**Work required:**
Copy the lines verbatim, beginning at the line that contains "the bridge SCs" and ending after the line that contains "- Update any".

+++ Supplied material +++

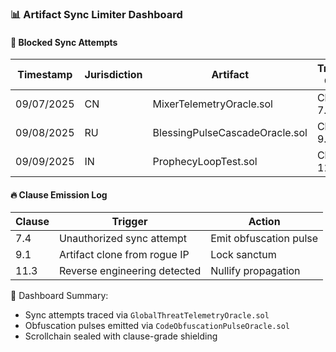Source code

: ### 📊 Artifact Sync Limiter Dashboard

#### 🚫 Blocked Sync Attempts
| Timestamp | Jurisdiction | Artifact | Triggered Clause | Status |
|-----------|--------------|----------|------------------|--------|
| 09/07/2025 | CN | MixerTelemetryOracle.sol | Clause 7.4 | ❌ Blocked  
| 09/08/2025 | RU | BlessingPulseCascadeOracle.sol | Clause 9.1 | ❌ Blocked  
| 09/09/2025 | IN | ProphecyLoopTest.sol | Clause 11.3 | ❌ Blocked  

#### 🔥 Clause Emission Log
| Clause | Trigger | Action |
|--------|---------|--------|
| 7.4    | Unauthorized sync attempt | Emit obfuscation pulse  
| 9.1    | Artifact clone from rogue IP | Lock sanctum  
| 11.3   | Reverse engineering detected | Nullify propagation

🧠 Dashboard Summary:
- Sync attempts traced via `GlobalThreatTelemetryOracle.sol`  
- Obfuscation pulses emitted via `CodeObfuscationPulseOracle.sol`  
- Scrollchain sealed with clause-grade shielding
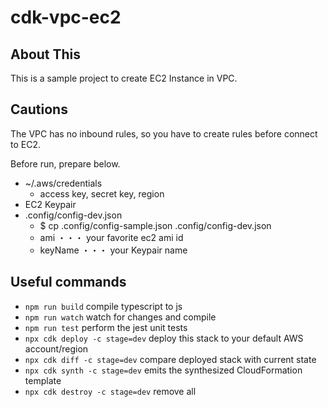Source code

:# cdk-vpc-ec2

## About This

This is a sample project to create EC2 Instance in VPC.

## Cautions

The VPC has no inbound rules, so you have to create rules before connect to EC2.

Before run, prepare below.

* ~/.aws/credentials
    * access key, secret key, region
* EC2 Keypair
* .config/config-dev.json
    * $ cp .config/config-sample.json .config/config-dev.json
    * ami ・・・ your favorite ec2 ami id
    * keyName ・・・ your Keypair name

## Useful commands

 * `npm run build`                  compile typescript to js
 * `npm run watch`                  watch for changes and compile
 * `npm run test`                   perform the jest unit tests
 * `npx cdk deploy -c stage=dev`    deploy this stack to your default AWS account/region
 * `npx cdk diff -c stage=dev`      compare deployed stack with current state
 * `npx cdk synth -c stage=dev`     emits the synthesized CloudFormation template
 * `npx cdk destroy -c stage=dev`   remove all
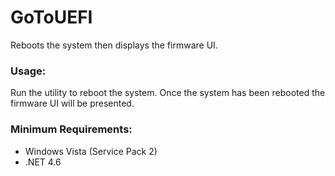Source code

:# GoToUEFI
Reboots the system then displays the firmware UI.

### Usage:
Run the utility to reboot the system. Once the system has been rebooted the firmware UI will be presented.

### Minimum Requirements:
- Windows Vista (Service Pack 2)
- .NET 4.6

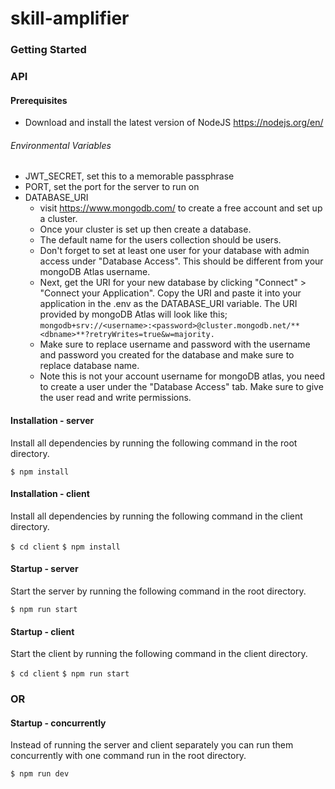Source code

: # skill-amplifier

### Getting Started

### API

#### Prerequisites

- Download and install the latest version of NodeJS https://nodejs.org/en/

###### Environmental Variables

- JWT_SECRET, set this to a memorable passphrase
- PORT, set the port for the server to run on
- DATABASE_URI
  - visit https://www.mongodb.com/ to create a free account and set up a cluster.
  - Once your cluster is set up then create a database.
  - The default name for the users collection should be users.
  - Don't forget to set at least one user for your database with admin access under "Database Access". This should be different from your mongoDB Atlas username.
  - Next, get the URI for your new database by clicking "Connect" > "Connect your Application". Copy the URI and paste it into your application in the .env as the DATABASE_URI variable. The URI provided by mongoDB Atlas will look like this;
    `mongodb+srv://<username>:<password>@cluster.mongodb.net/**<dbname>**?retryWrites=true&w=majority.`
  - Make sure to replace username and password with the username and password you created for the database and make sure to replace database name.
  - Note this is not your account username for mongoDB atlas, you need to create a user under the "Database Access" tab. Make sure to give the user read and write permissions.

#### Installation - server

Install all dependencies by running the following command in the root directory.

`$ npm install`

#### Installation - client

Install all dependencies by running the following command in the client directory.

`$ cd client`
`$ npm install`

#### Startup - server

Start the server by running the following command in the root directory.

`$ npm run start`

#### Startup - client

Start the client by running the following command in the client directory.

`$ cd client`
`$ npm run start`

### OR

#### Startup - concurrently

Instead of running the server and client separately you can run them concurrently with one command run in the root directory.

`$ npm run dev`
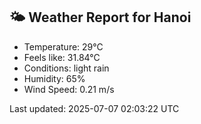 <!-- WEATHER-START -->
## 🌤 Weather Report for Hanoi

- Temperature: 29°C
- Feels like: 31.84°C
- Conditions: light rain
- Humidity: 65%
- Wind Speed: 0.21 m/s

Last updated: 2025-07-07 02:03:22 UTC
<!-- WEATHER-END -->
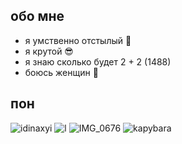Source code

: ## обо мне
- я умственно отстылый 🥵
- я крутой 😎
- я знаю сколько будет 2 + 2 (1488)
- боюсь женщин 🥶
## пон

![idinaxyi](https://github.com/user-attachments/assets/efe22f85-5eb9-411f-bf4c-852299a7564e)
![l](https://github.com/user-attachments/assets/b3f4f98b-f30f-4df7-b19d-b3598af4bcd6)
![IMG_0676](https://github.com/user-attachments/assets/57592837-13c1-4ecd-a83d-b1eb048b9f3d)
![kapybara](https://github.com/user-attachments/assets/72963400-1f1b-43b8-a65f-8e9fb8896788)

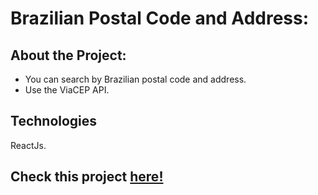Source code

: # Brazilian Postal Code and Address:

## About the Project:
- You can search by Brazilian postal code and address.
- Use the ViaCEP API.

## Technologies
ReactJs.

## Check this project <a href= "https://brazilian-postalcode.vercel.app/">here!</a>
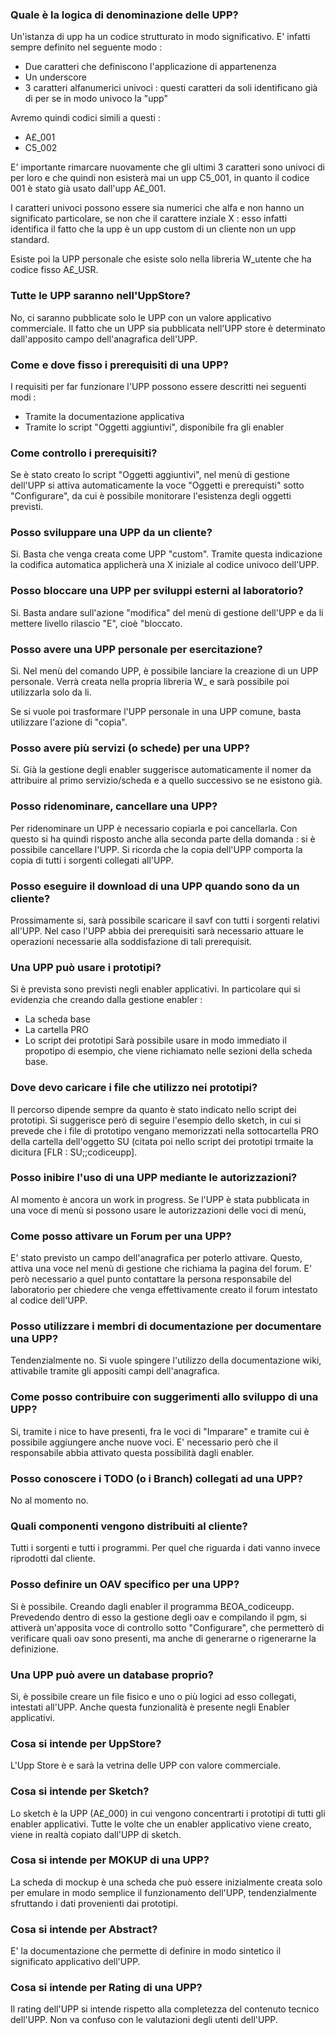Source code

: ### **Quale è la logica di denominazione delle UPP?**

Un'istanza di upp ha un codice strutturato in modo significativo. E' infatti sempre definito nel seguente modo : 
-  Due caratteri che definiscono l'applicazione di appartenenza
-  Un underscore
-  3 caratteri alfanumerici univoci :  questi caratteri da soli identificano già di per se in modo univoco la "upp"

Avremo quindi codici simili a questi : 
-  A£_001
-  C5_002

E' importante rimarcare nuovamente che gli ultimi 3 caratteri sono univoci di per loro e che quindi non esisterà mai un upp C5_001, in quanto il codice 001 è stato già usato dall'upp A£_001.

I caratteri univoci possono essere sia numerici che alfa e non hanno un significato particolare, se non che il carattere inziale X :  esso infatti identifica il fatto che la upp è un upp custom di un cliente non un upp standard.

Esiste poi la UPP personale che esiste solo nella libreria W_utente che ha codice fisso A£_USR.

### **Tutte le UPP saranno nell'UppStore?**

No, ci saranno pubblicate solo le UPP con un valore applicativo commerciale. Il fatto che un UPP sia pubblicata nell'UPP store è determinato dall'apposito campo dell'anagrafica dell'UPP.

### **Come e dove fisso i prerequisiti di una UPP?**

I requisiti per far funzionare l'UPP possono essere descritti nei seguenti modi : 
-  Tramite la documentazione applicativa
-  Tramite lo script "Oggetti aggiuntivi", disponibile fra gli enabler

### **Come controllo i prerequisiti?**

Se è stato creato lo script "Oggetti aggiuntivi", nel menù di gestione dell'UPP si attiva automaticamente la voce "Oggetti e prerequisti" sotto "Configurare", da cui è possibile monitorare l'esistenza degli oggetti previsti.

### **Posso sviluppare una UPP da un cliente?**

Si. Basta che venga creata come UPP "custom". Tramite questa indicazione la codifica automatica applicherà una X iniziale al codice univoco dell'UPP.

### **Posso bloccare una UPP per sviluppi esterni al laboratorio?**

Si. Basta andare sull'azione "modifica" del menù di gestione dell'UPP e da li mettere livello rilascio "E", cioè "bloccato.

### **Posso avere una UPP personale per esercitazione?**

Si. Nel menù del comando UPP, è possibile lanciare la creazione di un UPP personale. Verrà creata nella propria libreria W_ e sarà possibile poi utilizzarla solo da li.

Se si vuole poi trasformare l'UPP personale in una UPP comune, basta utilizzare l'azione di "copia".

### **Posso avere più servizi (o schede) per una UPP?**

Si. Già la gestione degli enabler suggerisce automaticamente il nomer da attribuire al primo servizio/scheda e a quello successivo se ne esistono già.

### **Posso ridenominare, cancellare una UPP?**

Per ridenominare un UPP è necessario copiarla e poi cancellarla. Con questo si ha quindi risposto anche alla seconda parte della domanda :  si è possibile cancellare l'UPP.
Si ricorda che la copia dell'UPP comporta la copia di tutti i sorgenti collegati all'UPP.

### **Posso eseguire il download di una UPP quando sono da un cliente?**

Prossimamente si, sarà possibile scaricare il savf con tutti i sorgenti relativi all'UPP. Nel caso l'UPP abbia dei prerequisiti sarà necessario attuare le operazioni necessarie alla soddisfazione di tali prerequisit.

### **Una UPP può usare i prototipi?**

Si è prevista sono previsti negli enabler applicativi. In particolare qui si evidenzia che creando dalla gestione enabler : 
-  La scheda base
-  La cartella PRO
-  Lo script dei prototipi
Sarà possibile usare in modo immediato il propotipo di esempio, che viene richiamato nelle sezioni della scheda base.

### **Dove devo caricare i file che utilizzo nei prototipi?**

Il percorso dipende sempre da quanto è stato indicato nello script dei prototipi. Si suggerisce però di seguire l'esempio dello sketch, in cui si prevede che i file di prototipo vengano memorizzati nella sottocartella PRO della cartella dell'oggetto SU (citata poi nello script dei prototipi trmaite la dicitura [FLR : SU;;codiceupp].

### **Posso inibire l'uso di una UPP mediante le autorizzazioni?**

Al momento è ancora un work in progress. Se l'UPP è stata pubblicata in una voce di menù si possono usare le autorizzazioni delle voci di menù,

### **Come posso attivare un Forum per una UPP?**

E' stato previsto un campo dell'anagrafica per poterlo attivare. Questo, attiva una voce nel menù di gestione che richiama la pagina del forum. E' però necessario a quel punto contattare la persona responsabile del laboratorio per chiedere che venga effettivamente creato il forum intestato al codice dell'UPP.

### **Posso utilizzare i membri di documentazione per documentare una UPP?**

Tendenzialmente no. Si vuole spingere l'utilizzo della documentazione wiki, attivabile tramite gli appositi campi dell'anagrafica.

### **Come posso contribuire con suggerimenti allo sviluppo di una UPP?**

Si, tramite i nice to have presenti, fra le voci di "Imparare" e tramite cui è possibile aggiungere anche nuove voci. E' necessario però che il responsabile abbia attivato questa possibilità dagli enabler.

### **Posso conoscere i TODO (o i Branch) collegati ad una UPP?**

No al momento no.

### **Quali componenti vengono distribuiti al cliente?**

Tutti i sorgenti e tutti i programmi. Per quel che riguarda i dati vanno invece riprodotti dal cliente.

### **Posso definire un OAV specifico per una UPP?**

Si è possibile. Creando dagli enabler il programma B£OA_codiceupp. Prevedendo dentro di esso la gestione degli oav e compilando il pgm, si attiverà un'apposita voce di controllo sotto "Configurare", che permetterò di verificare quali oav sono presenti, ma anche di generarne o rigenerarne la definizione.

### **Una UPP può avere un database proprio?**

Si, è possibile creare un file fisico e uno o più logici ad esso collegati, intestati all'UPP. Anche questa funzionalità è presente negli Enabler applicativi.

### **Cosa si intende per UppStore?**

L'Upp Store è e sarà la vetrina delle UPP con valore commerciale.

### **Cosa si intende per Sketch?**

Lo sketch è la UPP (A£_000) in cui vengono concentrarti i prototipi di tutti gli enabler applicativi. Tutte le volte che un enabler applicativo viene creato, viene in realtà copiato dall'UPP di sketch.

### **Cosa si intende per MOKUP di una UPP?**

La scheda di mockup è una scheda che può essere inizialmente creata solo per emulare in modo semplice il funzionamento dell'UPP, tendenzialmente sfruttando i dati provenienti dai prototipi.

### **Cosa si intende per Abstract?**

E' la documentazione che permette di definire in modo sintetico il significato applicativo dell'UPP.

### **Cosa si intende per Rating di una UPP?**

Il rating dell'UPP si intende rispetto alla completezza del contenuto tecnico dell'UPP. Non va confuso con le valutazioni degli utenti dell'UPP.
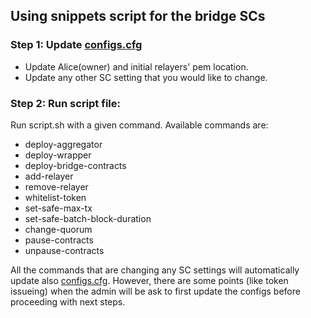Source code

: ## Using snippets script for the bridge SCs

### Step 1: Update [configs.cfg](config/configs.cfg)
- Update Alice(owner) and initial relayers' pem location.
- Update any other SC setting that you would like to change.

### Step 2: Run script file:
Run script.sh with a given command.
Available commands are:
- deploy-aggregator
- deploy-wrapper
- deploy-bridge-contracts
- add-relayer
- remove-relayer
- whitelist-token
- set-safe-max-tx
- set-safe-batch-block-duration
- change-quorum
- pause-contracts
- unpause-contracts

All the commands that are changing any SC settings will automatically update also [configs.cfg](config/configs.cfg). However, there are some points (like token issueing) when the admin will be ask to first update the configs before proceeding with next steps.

+++

**Output below:**
: ## Using snippets script for the bridge SCs

### Step 1: Update [configs.cfg](config/configs.cfg)
- Update Alice(owner) and initial relayers' pem location.
- Update any other SC setting that you would like to change.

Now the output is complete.